Decimo Giunio Giovenale
Chi era: poeta satirico
Nato a: Aquino tra il 50 e il 65 d.C.
della biografia di Giovenale si ignora quasi tutto: ciò che è possibile ricostruire non può che reggere su ipotesi, le quali del resto si possono dedurre dalla sua stessa opera (a meno che non si tratti, nei brani dove si pensa di cogliere un'allusione, di semplici finzioni letterarie). Così, adottato da un ricco liberto, Giovenale fu probabilmente soldato e poi maestro di scuola, prima di redigere, a Roma e già in età avanzata (forse quarantenne), le 16 "Satire" che compongono la sua opera. Forse esercitò l’avvocatura, ma probabilmente con scarso successo. Non mostra amare, invece, la filosofia.

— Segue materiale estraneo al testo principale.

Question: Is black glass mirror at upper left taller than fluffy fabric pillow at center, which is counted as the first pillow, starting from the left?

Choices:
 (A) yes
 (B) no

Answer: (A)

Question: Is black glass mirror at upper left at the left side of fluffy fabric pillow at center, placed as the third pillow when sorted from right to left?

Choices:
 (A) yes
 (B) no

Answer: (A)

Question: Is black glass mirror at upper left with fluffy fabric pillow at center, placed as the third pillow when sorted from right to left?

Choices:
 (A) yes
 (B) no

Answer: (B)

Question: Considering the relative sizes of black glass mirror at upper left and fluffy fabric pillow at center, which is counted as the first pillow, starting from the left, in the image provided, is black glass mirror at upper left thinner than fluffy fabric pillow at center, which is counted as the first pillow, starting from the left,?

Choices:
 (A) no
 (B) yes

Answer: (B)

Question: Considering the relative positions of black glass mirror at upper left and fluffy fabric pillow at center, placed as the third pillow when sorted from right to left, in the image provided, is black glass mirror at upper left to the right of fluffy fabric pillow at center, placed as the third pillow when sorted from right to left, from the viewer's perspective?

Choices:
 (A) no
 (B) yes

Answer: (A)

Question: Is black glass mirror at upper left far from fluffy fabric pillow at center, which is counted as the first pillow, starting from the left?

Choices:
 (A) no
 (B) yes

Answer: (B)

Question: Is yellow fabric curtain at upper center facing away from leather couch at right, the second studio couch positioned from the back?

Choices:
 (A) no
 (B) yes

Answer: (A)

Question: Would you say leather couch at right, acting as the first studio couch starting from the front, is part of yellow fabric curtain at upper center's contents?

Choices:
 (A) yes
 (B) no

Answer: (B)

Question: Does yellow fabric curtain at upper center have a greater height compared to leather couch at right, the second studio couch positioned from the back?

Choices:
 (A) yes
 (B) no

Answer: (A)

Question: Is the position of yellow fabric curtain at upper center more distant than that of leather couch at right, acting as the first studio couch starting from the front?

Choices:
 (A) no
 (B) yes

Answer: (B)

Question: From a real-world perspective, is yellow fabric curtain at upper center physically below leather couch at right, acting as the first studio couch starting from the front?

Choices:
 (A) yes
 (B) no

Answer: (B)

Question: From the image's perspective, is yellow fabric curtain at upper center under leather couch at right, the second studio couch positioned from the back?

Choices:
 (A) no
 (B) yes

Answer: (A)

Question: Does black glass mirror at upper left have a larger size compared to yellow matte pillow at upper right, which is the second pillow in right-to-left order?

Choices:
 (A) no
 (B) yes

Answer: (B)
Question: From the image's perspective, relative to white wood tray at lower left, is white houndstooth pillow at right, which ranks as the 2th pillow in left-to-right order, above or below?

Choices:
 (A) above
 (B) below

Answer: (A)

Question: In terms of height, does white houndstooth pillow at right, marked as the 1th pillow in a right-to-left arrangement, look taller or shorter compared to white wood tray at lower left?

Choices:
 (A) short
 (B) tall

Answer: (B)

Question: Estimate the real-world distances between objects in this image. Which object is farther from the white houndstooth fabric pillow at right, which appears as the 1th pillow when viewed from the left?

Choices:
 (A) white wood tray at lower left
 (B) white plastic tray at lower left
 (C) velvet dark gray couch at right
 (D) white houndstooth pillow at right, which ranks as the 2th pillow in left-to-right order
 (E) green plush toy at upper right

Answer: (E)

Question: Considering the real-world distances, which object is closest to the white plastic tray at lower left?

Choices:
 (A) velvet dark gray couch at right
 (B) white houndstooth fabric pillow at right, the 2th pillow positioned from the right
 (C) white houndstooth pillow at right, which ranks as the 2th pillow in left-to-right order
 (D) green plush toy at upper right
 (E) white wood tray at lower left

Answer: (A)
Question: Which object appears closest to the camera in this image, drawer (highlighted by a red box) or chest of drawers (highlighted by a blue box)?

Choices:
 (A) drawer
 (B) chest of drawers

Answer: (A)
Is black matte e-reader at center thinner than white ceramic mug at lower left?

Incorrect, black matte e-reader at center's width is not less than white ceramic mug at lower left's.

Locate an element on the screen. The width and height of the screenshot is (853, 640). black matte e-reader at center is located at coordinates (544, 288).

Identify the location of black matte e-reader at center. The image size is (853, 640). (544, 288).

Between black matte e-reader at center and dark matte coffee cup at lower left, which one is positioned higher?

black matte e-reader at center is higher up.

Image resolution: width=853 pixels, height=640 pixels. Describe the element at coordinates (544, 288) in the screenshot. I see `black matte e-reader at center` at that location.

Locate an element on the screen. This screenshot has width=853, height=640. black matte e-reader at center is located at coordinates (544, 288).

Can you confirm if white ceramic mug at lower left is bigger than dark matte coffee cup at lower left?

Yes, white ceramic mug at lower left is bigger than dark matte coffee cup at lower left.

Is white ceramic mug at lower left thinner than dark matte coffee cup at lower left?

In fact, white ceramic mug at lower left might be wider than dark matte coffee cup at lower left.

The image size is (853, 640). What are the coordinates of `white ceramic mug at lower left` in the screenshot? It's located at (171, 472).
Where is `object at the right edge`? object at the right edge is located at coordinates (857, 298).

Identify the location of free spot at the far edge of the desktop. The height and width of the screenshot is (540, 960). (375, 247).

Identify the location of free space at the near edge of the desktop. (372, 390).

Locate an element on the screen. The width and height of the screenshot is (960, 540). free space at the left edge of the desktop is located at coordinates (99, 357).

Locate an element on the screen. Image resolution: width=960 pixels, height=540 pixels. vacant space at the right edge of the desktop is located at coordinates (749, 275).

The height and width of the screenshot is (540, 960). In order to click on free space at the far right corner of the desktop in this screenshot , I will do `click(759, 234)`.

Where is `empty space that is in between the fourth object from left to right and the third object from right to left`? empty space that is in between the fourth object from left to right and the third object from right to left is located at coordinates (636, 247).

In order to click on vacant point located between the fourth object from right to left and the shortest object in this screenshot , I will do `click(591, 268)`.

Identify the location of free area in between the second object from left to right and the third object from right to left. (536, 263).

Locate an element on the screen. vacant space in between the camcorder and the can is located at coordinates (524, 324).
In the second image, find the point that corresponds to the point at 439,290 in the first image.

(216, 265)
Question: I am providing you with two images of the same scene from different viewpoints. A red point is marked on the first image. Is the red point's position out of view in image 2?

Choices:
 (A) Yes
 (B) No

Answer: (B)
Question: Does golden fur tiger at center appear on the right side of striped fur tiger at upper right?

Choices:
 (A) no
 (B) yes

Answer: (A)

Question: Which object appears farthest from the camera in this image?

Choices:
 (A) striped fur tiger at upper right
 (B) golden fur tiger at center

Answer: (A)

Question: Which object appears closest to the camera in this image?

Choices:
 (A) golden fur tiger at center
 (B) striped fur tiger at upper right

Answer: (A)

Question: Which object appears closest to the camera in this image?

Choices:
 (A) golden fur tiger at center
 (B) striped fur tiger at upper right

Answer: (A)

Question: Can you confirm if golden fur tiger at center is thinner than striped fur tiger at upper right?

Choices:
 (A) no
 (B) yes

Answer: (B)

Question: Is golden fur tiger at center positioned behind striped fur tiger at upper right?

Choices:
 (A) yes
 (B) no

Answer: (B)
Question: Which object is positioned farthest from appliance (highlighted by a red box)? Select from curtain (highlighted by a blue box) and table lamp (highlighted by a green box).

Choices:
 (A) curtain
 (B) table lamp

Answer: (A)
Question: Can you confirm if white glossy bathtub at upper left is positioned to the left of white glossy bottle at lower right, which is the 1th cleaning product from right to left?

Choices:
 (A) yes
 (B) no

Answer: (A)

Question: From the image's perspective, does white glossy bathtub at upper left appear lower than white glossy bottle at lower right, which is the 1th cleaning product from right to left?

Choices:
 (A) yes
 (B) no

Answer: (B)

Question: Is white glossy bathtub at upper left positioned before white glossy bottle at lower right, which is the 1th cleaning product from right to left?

Il poeta visse nella disagiata condizione di "cliens", come il suo amico Marziale (ha contatti anche con Stazio e Quintiliano): ma forse questa condizione non si identifica necessariamente con uno stato di vera indigenza; ma poco importa se lo status sociale del nostro “ciociaro” sia quello di figlio di un ricco liberto o di un cliens legato ad un ricco patrono, le sue Satire rimangono comunque un documento attuale di critica di un provinciale al "sistema" di governo. Giovenale conobbe anche rovesci di carriera, o per lo meno si creò delle inimicizie (forse proprio a causa delle allusioni più o meno esplicite contenute nella sua opera): per questo motivo, a 80 anni, sarebbe stato fatto governatore dell'Egitto dall'imperatore Adriano (in realtà, si sarebbe trattato di un esilio).
E lì sarebbe morto, di sicuro dopo il 127 (ultimo accenno cronologico rinvenibile nelle sue satire). Come già detto Giovenale scrisse le “Satire” (vers.lat) (100-127 d.C.?), in esametri, in numero di 16 (l’ultima è incompleta) e per un totale di 3870 versi ca., pubblicate, forse da lui stesso, in 5 libri, che uscirono dopo la morte di Domiziano, quando cioè il clima politico lo permise; le satire sono disposte nella raccolta in ordine cronologico: 5 nel I libro, 1 nel II, 3 nel III e nel IV, 4 nel V. Infine, di Giovenale ci piace ricordare almeno tre massime celeberrim, passate oramai nel comune odierno buon senso, che vanno dalle amare “quis custodiet ipsos custodes?” e “panem et circenses” all’ottimistica “mens sana in corpore sano”.